Testo da leggere:
“Chiederò alle associazioni, quelle che aderiscono al Fai, di chiudere. In quel caso, vedremo se a stimolare i commercianti ci penseranno il presidente della Commissione regionale antimafia o il vicepresidente”.
Lo afferma il coordinatore delle associazioni antiracket di Siracusa, Paolo Caligiore, dopo le parole espresse ieri a Siracusa da Claudio Fava, presidente della Commissione regionale parlamentare antimafia, che, in merito all’impennata di avvertimenti ai danni dei commercianti di Siracusa, ha segnalato il calo di denuncia delle vittime ed una perdita di smalto delle associazioni antiracket.
Senta Caligiore ma l’Antiracket è stata invitata?
“Convocano un incontro in cui si discute di estorsioni e non sentono il bisogno di sentire un rappresentante delle associazioni antiracket. Qui si gioca al tiro al piccione, dimenticando che il piccione è quello che per 30 anni si è speso per la lotta al racket”.

Elenco estratto:
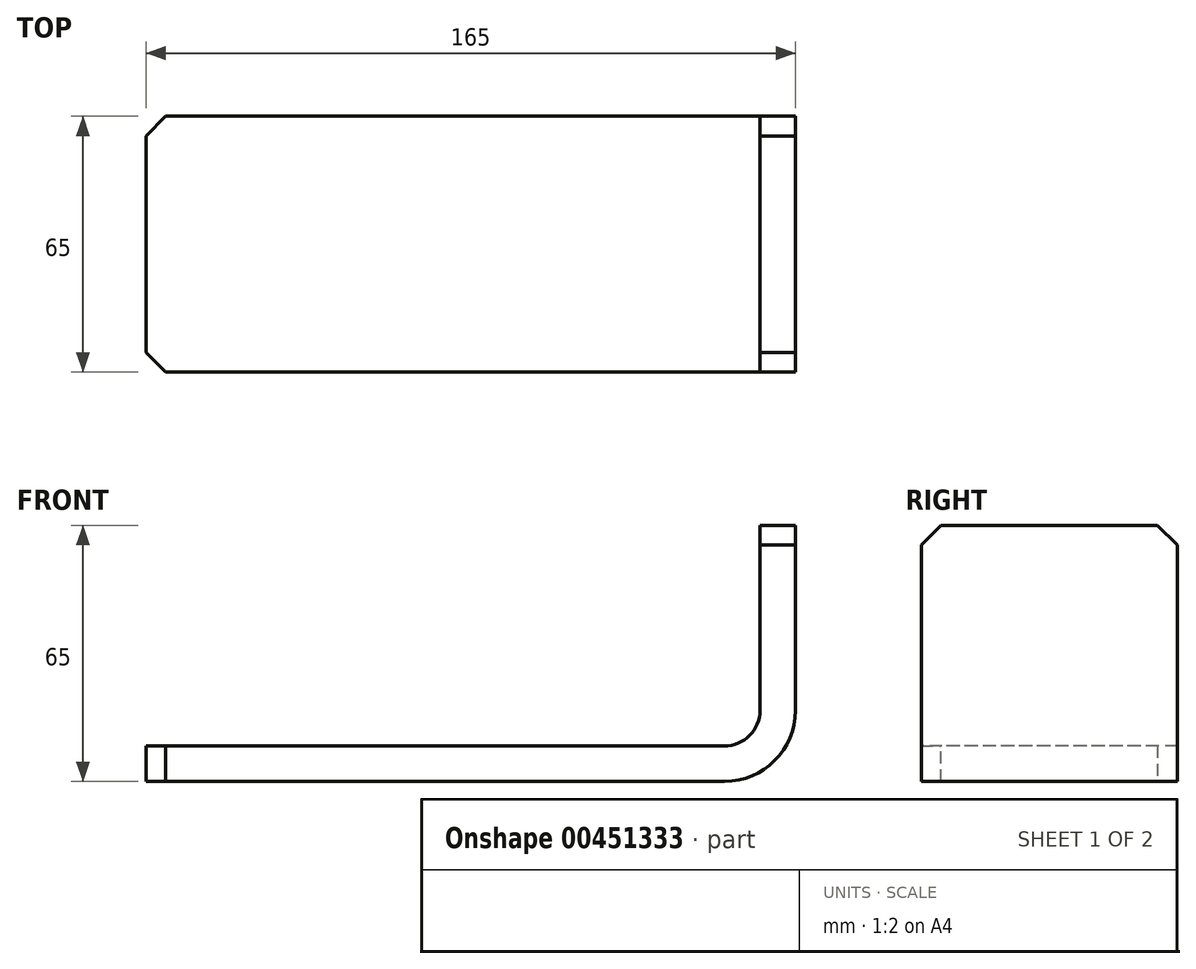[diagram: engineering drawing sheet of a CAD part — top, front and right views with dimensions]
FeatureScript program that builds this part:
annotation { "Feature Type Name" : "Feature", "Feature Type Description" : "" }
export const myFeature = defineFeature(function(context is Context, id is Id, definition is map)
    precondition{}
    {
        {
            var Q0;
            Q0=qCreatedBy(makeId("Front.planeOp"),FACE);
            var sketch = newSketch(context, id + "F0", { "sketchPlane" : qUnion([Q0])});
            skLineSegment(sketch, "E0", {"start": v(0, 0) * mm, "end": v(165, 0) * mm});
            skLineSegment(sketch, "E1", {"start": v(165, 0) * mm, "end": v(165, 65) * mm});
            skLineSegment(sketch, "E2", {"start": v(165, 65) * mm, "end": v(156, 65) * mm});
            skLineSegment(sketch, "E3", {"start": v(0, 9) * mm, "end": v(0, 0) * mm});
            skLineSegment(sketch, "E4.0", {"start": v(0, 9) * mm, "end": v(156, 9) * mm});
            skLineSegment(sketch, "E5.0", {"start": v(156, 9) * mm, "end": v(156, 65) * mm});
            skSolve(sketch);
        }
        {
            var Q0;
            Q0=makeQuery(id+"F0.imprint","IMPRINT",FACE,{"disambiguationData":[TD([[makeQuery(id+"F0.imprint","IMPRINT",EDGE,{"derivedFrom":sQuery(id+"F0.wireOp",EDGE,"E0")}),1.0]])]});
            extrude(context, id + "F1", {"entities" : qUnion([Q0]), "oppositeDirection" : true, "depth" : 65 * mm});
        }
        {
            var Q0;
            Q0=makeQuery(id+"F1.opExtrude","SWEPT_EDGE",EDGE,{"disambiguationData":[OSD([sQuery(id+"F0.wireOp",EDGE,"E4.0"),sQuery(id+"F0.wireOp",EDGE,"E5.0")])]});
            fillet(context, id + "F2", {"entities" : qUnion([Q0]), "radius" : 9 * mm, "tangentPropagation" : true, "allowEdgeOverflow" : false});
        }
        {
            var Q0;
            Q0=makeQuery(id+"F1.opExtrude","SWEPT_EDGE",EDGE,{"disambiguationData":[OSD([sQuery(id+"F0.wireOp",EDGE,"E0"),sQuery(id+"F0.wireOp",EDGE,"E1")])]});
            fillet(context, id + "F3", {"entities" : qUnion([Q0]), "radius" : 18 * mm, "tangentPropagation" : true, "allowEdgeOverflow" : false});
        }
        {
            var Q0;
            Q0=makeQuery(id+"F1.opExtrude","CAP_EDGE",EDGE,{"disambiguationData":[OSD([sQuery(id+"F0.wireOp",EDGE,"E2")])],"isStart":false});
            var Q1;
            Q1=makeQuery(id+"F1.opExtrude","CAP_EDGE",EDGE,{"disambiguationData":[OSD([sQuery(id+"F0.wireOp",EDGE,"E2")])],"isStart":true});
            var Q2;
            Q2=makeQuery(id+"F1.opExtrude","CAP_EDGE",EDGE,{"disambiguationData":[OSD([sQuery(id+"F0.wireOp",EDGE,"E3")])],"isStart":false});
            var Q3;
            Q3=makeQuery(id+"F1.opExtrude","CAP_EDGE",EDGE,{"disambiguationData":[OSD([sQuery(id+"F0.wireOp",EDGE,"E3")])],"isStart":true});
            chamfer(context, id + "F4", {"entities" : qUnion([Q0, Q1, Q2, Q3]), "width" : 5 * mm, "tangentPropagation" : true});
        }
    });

* * *

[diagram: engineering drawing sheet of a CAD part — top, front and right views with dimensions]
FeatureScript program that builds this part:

Consegne dell'esercizio:
1. Per ciascuna delle seguenti affermazioni, indichi se concorda con il testo sull'antiracket di Siracusa, rispondendo sì o no e citando alla lettera le parole del testo che lo stabiliscono. (a) Paolo Caligiore coordina le associazioni antiracket di Siracusa. (b) Claudio Fava ha segnalato un aumento delle denunce da parte delle vittime. (c) L'incontro di cui parla Caligiore è stato convocato per discutere di estorsioni.
2. Prosegua il testo sull'antiracket di Siracusa a partire dall'ultima frase riportata.
L'elenco proviene da una fonte diversa dal testo.

Risposte alle consegne:
1.
(a) Sì: «il coordinatore delle associazioni antiracket di Siracusa, Paolo Caligiore»
(b) No: «ha segnalato il calo di denuncia delle vittime»
(c) Sì: «Convocano un incontro in cui si discute di estorsioni»

2.
C’è molta amarezza nelle sue parole
“Noi non siamo dei professionisti, come loro, e per farlo capire cito un esempio: per andare a parlare con i commercianti, da Palazzolo a Siracusa, strada che percorre spesso in questi giorni, ci metto i soldi di tasca mia senza alcun rimborso. Io sono un volontario, forse ancora la Commissione regionale antimafia non lo sa, non sono pagato e strapagato. Se queste sono le considerazioni che riescono ad elaborare ne prendo atto, va bene così”.
In Prefettura si è detto che mancano denunce. Lei che ne pensa?
“Se non ci sono denunce, è colpa dell’antiracket? Me lo aspettavo, forse per questo non siamo stati invitati. In questo modo, si è potuto parlare a ruota libera, incolpando chi da anni è al fianco dei commercianti. Siamo i primi ad arrivare quando accadono le intimidazioni ai danni degli operatori economici e rimaniamo quando si spengono i riflettori, nell’assoluta indifferenza di tutti”.
Come decifrare questi avvertimenti?
“Va innanzitutto chiarito se dietro tutte queste bombe c’è il racket: questo lo devono dire le forze dell’ordine. Mettiamo che si tratta di avvertimenti di matrice estorsiva. A tal proposito, gli avvertimenti non hanno l’obiettivo di creare un danno ma di dare un messaggio. Ora, i gruppi che commettono estorsioni, da tempo, hanno abbassato i prezzi, per cui se si presentano chiedendo 100 euro. Sono certo che le vittime, di fronte ad una cifra per nulla elevata, non andranno a denunciare.
Che soluzioni per arginare il fenomeno?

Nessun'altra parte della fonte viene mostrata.